Shuster described how Windt had a poster of James Dean on one wall of his office and a poster of Lyndon Johnson on the other – “what a pair,” Shuster said. In between the two hung a large Texas flag.

“Ted would say, ‘think Republican, but vote Democrat,'” Shuster said. “He never gave away his political stances.” Shuster recollected how, during George H.W. Bush’s presidential campaign, Windt came to class wearing a huge “Bush” button that someone had given him, which elicited stares from his students. But no one asked him about it, and Shuster remembered Windt saying, “They’re just like Bush – a bunch of wimps. I’m going to have to keep working at them.”

A reception at the McCarl Center for Nontraditional Student Success followed the memorial service. Regina Renk, an undergraduate secretary in the communications department, remembered working with Windt for the last 15 years.

“When he had one of his large classes, he’d walk around with an entourage,” Renk said. “He’d always be the last one to leave, throwing his trench coat over his shoulders. He was a lovely person, a gentleman. Very kind and soft-spoken.”

Renk sniffed and dabbed at her eyes with a tissue.

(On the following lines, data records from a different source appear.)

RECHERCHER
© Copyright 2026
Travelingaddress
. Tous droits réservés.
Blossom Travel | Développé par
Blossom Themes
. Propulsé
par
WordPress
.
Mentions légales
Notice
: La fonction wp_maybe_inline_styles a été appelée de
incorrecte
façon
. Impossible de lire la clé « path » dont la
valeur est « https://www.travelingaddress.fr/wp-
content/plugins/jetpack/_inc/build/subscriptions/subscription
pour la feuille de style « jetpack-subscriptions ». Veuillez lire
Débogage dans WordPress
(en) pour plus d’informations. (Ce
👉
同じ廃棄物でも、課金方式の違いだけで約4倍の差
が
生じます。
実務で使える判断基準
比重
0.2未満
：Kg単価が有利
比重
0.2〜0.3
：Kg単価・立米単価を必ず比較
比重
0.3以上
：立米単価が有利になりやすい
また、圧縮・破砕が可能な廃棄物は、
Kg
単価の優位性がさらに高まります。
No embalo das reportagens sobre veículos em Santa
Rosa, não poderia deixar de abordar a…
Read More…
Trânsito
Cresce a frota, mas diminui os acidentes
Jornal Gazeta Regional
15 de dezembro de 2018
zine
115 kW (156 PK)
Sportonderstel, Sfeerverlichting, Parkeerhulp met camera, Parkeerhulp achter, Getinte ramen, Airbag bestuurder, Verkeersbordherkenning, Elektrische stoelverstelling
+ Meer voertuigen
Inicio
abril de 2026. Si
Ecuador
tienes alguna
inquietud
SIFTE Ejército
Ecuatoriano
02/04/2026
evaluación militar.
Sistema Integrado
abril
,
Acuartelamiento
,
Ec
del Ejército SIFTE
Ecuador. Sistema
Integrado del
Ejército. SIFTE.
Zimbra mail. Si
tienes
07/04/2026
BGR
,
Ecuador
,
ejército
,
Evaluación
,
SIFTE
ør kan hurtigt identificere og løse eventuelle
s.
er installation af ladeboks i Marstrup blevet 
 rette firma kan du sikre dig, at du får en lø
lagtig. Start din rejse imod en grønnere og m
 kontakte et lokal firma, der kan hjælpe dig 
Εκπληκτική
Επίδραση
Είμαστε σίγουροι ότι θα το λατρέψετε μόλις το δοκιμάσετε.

“I’m really going to miss him,” Renk said. “He went much too soon. There are just some people who should stay in this world longer, because it’s a nicer place with them in it.”

A scholarship fund, which will benefit students enrolled in the communications department, has been created in Windt’s memory. Anyone who is interested in donating can contact the University of Pittsburgh’s Office of Institutional Advancement, 917 Cathedral of Learning, Pittsburgh, 15260.